BitMEX commodity perpetual swaps have exploded by 65,463% in the first quarter of 2026. Weekly trading volume surged from $38.1 million to $25 billion, according to a report published by the exchange. The dramatic growth reflects a shift in trader behavior. Geopolitical tensions are driving demand for round-the-clock exposure to tokenized versions of gold, silver, and crude oil. These assets traditionally close overnight and on weekends.
Silver’s emerged as the dominant asset. It captured 34.8% of the tokenized commodity market share by mid-March 2026, according to BitMEX. Crude oil followed at 27.7%. Gold at 27.5%. Silver contracts on Hyperliquid accounted for 6%. BitMEX added crude oil perpetuals in March. The exchange described it as a “new leg” of activity. It’s closely tied to Iran-related geopolitical risks and trader appetite for continuous market exposure.
Brent crude prices have climbed approximately 44% since late-February. U.S. and Israeli strikes on Iran triggered the move. Prices rose from roughly $69 to above $99 per barrel. Brief spikes hit $114—the highest level since the conflict began, according to the report. These sharp moves have amplified the appeal of onchain commodity derivatives. Traders can respond to developments in real time. That includes weekends. Traditional commodity markets remain closed.
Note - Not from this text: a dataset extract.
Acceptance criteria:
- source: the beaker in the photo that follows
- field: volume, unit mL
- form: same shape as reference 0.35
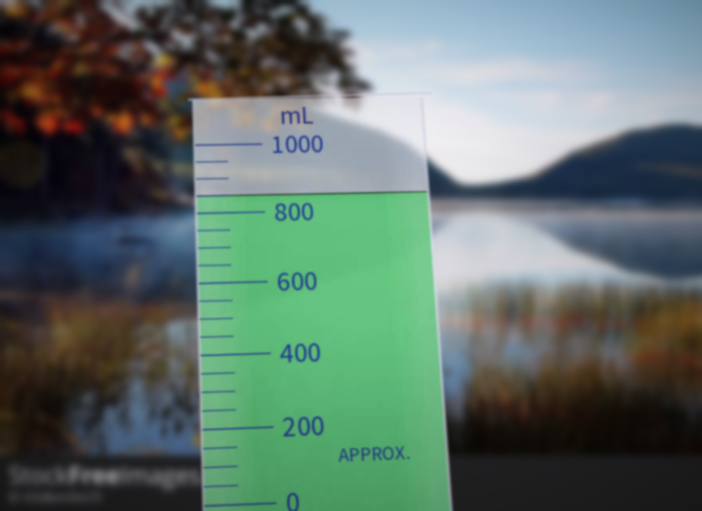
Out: 850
“Onchain perps will keep gaining share from traditional commodity venues, especially while incumbents like CME lack 24/7 markets,” said Stephan Lutz, CEO of BitMEX. Lutz expressed skepticism about fully tokenizing spot commodities. Complex legacy legal frameworks stand in the way. But he expects derivatives growth to continue.
The report noted something interesting. Trading volumes surged. But the overall onchain commodity market cap decreased by 2.7% to $7.34 billion. BitMEX isn’t alone in expanding the sector. Binance has also rolled out popular gold and silver perpetual contracts, according to the report.
These perpetual swaps function as futures-like contracts without expiration dates. They trade continuously. The format has become the fastest-growing segment of traditional finance–style derivatives offered on crypto venues in early 2026, according to BitMEX. The ability to trade through “weekend dislocations” has proven particularly attractive. Those are price gaps that occur when traditional markets reopen after geopolitical events. Derivatives traders are attempting to arbitrage or hedge positions outside conventional trading hours.